Au début des années 80, le chiffre estimé des orangs-outans était de 180.000 individus. En 1990, on estimait qu'il restait encore de 30.000 à 50.000 orangs-outans à l'état sauvage. Ces chiffres sont en diminution constante.
Les monocultures de palmier à huile ainsi que l'exploitation forestière constituent les principales causes du déclin des orangs-outans dont la population a chuté de plus de moitié depuis cette date.

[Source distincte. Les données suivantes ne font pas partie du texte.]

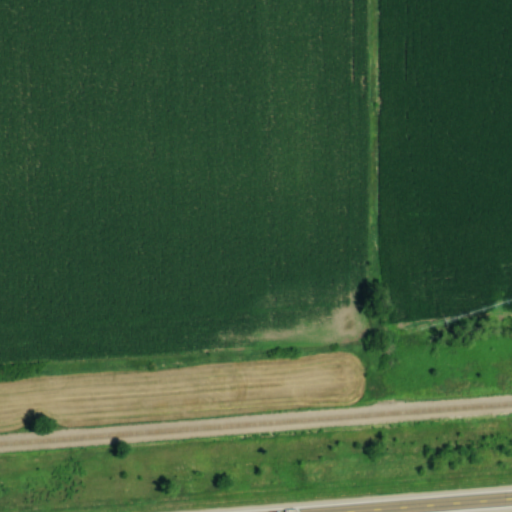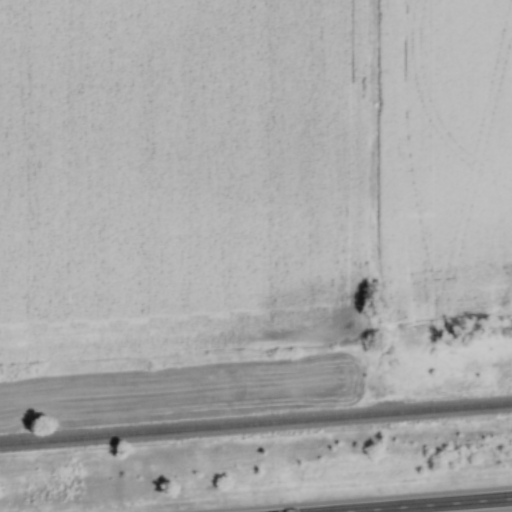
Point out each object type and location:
railway: (256, 438)
road: (437, 506)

Les forêts autour des secteurs protégés sont également de plus en plus dégradées et l'orang-outan est repoussé dans des secteurs trop petits pour supporter des populations viables. De plus, en dépit des lois indonésiennes et malaises de protection du grand singe, les orangs-outans sont victimes d'un important trafic illégal. Les jeunes primates sont arrachés à leur mère, souvent tuée, et vendus comme animaux de compagnie. Alors que 80% de son habitat a été détruit les primatologues estiment que la majeure partie de la population d'orangs-outans sauvages mondiale sera éteinte d'ici à moins de dix ans.

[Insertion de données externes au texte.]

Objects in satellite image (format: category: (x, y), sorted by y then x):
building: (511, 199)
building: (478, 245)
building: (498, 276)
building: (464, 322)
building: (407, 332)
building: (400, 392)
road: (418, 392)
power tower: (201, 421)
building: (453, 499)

**Genetic signature of anthropogenic population collapse in orang-utans. Benoit Goossens, Lounès Chikhi, Isabelle Lackman-Ancrenaz, Patrick Andau, Michael W.Bruford. PLOS BIOLOGY
***Jane Goodall a par ailleurs reçu les prix les plus prestigieux : la médaille d'Honneur de la Tanzanie, la médaille Hubbard de la National Geographic Society, le prestigieux prix japonais Kyoto pour la Science, la récompense Asturias pour la Recherche Technique et Scientifique, la médaille Benjamin Franklin pour la Science, la récompense Gandhi/King pour la Non-Violence.
En avril 2002, le Secrétaire Général Kofi Annan nomme Jane Goodall Messager de la Paix des Nations Unies. En 1995, sa Majesté la Reine Elisabeth II lui décerne le titre de CBE (Commander of the British Empire), et lors d'une cérémonie à Buckingham Palace en 2004, le Prince Charles nomme Jane Goodall Dame de l'Empire Britannique.